By Phil Mercer
BBC News, Sydney
Savaged by the worst drought in memory, Australia's wool industry is facing further problems through a significant shortage of sheep shearers.
Sheep-shearing can be tough, arduous work
Poor working conditions and the lure of better paid jobs in the country's booming mining sector have led to an exodus of shearers.
Sheep-shearing is one of the toughest jobs in Australia.
It involves long hours dragging sheep out of their pens and removing their tangled fleeces with electric clippers.
Australia's sheep shearers have been deserting the industry in droves.
The most recent figures show that between 2003 and 2006 almost a quarter walked away.

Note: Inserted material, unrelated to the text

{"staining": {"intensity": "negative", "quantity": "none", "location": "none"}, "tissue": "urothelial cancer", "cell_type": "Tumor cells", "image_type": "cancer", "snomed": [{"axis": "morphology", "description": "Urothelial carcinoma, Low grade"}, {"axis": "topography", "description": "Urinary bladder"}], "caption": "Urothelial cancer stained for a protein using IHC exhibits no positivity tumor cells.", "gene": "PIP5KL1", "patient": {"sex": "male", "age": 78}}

The shearing sheds have faced tough competition from Australia's mining sector, which has experienced unprecedented growth.

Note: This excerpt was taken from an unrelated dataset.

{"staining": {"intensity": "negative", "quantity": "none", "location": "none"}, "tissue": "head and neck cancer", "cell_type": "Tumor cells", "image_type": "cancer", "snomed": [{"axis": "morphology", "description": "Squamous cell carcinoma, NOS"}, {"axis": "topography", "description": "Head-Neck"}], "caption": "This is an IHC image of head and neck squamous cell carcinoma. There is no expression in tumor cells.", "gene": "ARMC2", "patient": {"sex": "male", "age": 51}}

It has offered better wages and less demanding working conditions.
Shearing is often a back-breaking job, where thousands of kilos of sheep meat are shifted every day.
Joe Sullivan from research company Australian Wool Innovation says workers continue to leave the industry.

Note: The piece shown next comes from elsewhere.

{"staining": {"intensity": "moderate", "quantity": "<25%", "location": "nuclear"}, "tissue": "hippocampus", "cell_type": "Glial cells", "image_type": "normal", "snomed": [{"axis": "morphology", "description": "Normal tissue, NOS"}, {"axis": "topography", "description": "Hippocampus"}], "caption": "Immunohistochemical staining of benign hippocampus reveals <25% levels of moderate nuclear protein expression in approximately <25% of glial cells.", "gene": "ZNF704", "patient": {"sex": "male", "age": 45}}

"Let's be honest - one, it's a hard, physical job," he said.
"Shearers have a limited lifespan in the role but also because of competing industries and with the resources boom, we're having quite a significant demand for labour from the mining industry."
Australia's long-standing drought has reduced sheep numbers and although farmers need fewer shearers there still are not enough to go round.
Efforts are being made to attract new recruits and increase productivity. There are training courses around the country and researchers are looking at ways to make the job easier.
A good shearer can get through 200 sheep a day, but the punishing work often leads to chronic back pain and other injuries.